Electricity demand to grow 5-5.5% in FY26; 44 GW capacity addition likely: ICRA
New Delhi: India's electricity demand is projected to grow by 5.0–5.5 per cent in FY2026, trailing the anticipated GDP growth of 6.5 per cent, according to ICRA. The lower projection is attributed to the early onset of monsoon and the expectation of an above-average rainfall, affecting cooling and agricultural demand.
The projected growth is higher than the 4.2 per cent reported in FY2025 but lower than the over 8.0 per cent growth recorded between FY2022 and FY2024. ICRA estimates the all-India thermal plant load factor (PLF) to remain flat at 70.0 per cent in FY2026, compared to 69.5 per cent in FY2025. This is despite an expected addition of 9–10 GW thermal capacity, with renewable energy sources contributing significantly to the generation mix.
"Over the next five years, ICRA expects the electricity demand to achieve a healthy compounded annual growth rate (CAGR) of 6.0–6.5 per cent, higher than the ~5.0 per cent CAGR achieved over the past decade, driven by the demand from rising adoption of electric vehicles (EVs), green hydrogen (GH) and the increase in data centre capacity," said Vikram V, Vice President & Co-Group Head – Corporate Ratings, ICRA.
EVs, green hydrogen, and data centres are expected to contribute 20–25 per cent of the incremental power demand during FY2026–FY2030. Rooftop solar and off-grid installations, supported by initiatives like the Pradhan Mantri Surya Ghar Yojana, are likely to partially offset the increase in grid-connected demand.
Total power generation capacity addition is expected to touch 44 GW in FY2026, the highest-ever addition in a single fiscal, surpassing the 34 GW added in FY2025. This would take the overall installed capacity to nearly 520 GW by March 2026. Of this, thermal capacity additions are estimated at 9–10 GW, while the remaining would come from renewable energy. The under-construction thermal capacity has increased to over 40 GW in the last 12 months.

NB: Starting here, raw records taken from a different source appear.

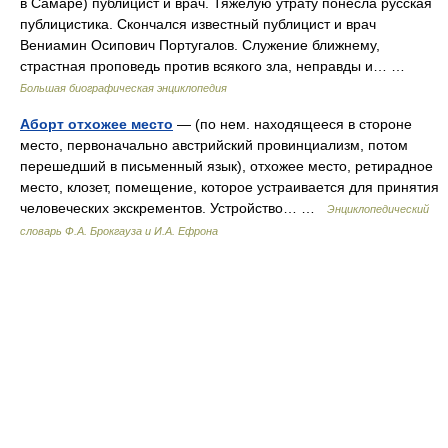
в Самаре) публицист и врач. Тяжелую утрату понесла русская
публицистика. Скончался известный публицист и врач
Вениамин Осипович Португалов. Служение ближнему,
страстная проповедь против всякого зла, неправды и… …
Большая биографическая энциклопедия
Аборт отхожее место
— (по нем. находящееся в стороне
место, первоначально австрийский провинциализм, потом
перешедший в письменный язык), отхожее место, ретирадное
место, клозет, помещение, которое устраивается для принятия
человеческих экскрементов. Устройство… …
Энциклопедический
словарь Ф.А. Брокгауза и И.А. Ефрона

In the spot market, average power tariffs on the Indian Energy Exchange declined to ₹4.4 per unit in FY2025 from ₹5.2 in FY2024, owing to slower demand and higher available capacity. Coal stock at thermal plants stood at around 20 days as on May 21, 2025, the highest in five years, due to improved supply and lower growth in thermal generation. Lower imported coal prices and improved availability are expected to keep short-term tariffs stable in FY2026.
Book losses for distribution companies (discoms) declined in FY2024 over FY2023, helped by tariff hikes, subsidies and state grants. However, the cost-tariff gap continues across most states. Gross debt for state-owned discoms rose to ₹7.4 lakh crore as of March 2024 from ₹6.6 lakh crore in March 2023, driven by borrowings for settling past dues and funding capex and working capital requirements.
"The tariff orders for FY2026 have been issued in 19 out of the 28 states as of May '25, reflecting a moderate progress in issuance of tariff orders. Despite the loss-making operations of the discoms, the tariff hikes approved for FY2026 remain muted across most states, similar to FY2025," Vikram V added.
ICRA projects the cash gap per unit for discoms at the all-India level to remain high at 35 paise per unit in FY2026 and maintains a "Negative" outlook for the power distribution segment. The implementation of smart metering and timely execution of fuel and power purchase cost adjustment mechanisms are identified as crucial for financial recovery of discoms.